Tekeller her zaman ki gibi sıyırdı peki biz ne yapacağız? Örneğin eksik olmasınlar düşünmüşler kira ödeyemezsek evden atılmayacağız ama birikmiş kira borcumuzu nasıl ödeyeceğiz?

Bu yüzden talep edelim. Ücretlerimiz ödensin, hak kayıplarımız önlensin.

https://www.tagesschau.de/wirtschaft/kurzarbeit104.html

SONUÇ OLARAK

Yazılacak şüphesiz çok şey var. Bu yüzden sizlerden de görüşlerinizi düşüncelerinizi yaşadıklarınızı ve tanıklıklarınızı bizimle paylaşmanızı istiyoruz.

Bir kaç önemli şeyin altını çizip bu yazının noktasını koyalım.

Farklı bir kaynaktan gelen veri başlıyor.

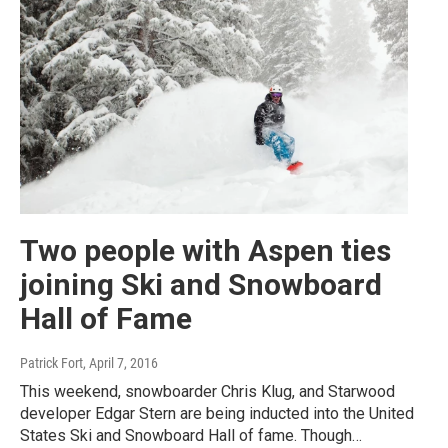
Two people with Aspen ties
joining Ski and Snowboard
Hall of Fame
Patrick Fort
, April 7, 2016
This weekend, snowboarder Chris Klug, and Starwood
developer Edgar Stern are being inducted into the United
States Ski and Snowboard Hall of fame. Though…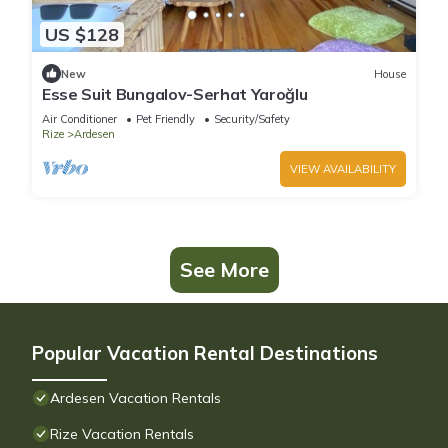
US $128
New
House
Esse Suit Bungalov-Serhat Yaroğlu
Air Conditioner
Pet Friendly
Security/Safety
Rize
Ardesen
VIEW AVAILABILITY
See More
Popular Vacation Rental Destinations
Ardesen Vacation Rentals
Rize Vacation Rentals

  1. Sağlık sisteminin sorunları acilen giderilmeli. Sağlığa daha fazla bütçe..Yeterli personel, araştırma geliştirme hizmetlerine daha fazla bütçe, her türlü hastalıkla mücadelede erken teşhis tanı için ücretsiz tarama, test vs
  2. Kamu, halk sağlığı için halkın ihtiyaçlarını gözeten, dikkate alan kalıcı önlemler.
  3. İşçi sağlığı ve iş güvenliği ile ilgili önlemlerin artırılması. Özellikle büyük işletmelerde, fabrikalarda, sağlık, bakım işlerinde, havaalanlarında, temizlik, gastronomi, kamuya açık alanlarda vb çalışanların sağlığını dikkate alacak şekilde çalışma koşullarının yeniden düzenlenmesi . Çalışanların haklarının korunması, paralı izin, evden çalışma, kısa çalışma vb opsiyonların çalışanların yararına düzenlenmesi. Kısa çalışmaya gönderilen işçilerin tam aylık almaları sağlanması, işten atmaların yasaklanması, tekellerin daha fazla sorumluluk üstlenmesi. Parça başı ya da Honorar ücretle çalışanların kayıplarının telafi edilmesi
  4. İhtiyacı olan aileler için acil bakım olanakları.

#KoronaGünlerindeKadınlık  #DayanışmaYaşatır  Korona’ya karşı #evdekal. Ama nasıl?